ESTRATTO DEL TESTO

==*==

Ricorrono il 6 gennaio i dieci anni dalla morte di Susana Chávez Castillo, poetessa e attivista messicana, ricordata soprattutto per la maternità del celebre motto femminista antiviolento
Sono passati dieci anni dalla morte di Susana Chávez, la poetessa messicana madre di celebri versi contro il femminicidio, soprattutto il notissimo: “ni una mujer menos, ni una muerta más” subito diventato il motto antiviolenza femminista “ni una más”, ovvero ‘non una (morta) di più’, usato dagli attivisti per manifestare contro il massacro delle donne a Juárez, sua città natale, e in tutto il mondo.
Manifestazione del 25.11.2019, Giornata internazionale per l’eliminazione della violenza contro le donne, a Città del Messico. Davanti al Palazzo delle Belle Arti, proprio nel cuore della città, c’è il “Ni una mas!”, un monumento permanente viola, chiamato anche Anti-monumento, in memoria delle donne assassinate in Messico e contro il femminicidio (foto di Thayne Tuason, da Wikimedia Commons).
La brutalità di un omicidio feroce
Il 6 gennaio 2011, Susana Chávez fu trovata uccisa e mutilata a soli 36 anni, nel suo quartiere natale, Cuauhtémoc, proprio quando la frase da lei usata come protesta contro i femminicidi nella città di Juárez, la città più violenta del Messico, era diventata uno dei simboli della lotta femminista. Come indegna conclusione dell’ennesimo delitto in un quartiere violento, il riconoscimento del corpo avvenne solo cinque giorni dopo.
La madre testimoniò che la figlia era uscita di casa il giorno prima per andare a trovare delle amiche e non era mai tornata. Probabilmente uccisa durante il tragitto, a poca distanza da casa, il suo cadavere è stato trovato il giorno dopo seminudo, con la testa avvolta in una borsa nera stretta al collo da nastro adesivo grigio e con una mano mozzata: un omicidio di una violenza inaudita.
I tre presunti assassini, tre diciassettenni, sono stati arrestati, ma sul movente la Commissione statale per i diritti umani (Cedh) e la Procura della repubblica locale divergono ancora oggi: la prima sostiene che sia stata strangolata dai ragazzi che hanno tentato di violentarla, mentre il procuratore locale, Carlos Manuel Salas, ha assicurato a un canale tv che la donna era uscita di casa ubriaca e si era diretta in un bar dove si trovavano i tre ragazzi, ubriachi e drogati, che hanno finito per ucciderla e sono stati arrestati in flagrante. La dichiarazione, enunciata come a far intendere che se la fosse cercata, fece insorgere le associazioni per i diritti umani. Di certo c’è che le autorità dello stato hanno tentato in ogni modo di slegare il movente dell’assassinio della donna alla sua militanza contro la violenza di genere.

==*==

COSA FARAI
Ricopia senza alcuna modifica il passo dell'estratto su Susana Chávez che comincia con "I tre presunti" e prosegue fino a "violenza di genere.".

RIGHE DI DATI
==*==

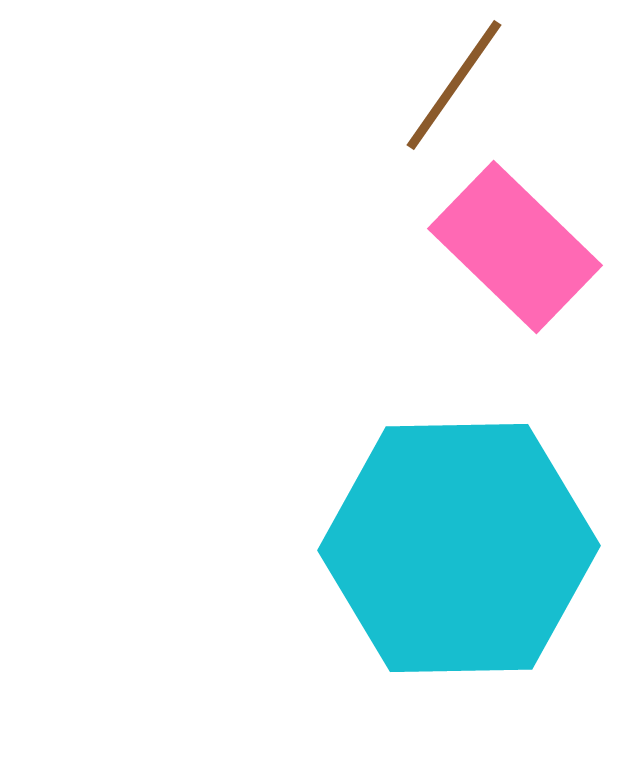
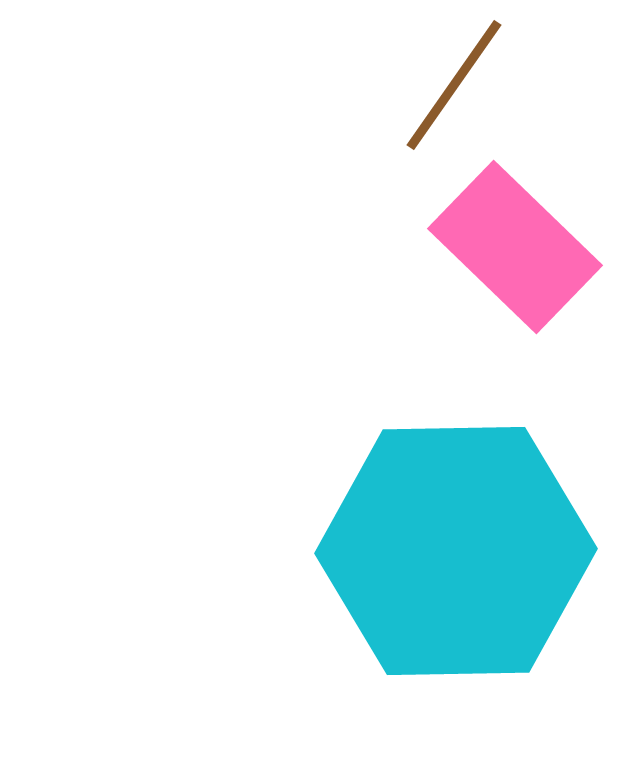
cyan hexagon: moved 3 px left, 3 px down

==*==

RISPOSTA ATTESA
I tre presunti assassini, tre diciassettenni, sono stati arrestati, ma sul movente la Commissione statale per i diritti umani (Cedh) e la Procura della repubblica locale divergono ancora oggi: la prima sostiene che sia stata strangolata dai ragazzi che hanno tentato di violentarla, mentre il procuratore locale, Carlos Manuel Salas, ha assicurato a un canale tv che la donna era uscita di casa ubriaca e si era diretta in un bar dove si trovavano i tre ragazzi, ubriachi e drogati, che hanno finito per ucciderla e sono stati arrestati in flagrante. La dichiarazione, enunciata come a far intendere che se la fosse cercata, fece insorgere le associazioni per i diritti umani. Di certo c’è che le autorità dello stato hanno tentato in ogni modo di slegare il movente dell’assassinio della donna alla sua militanza contro la violenza di genere.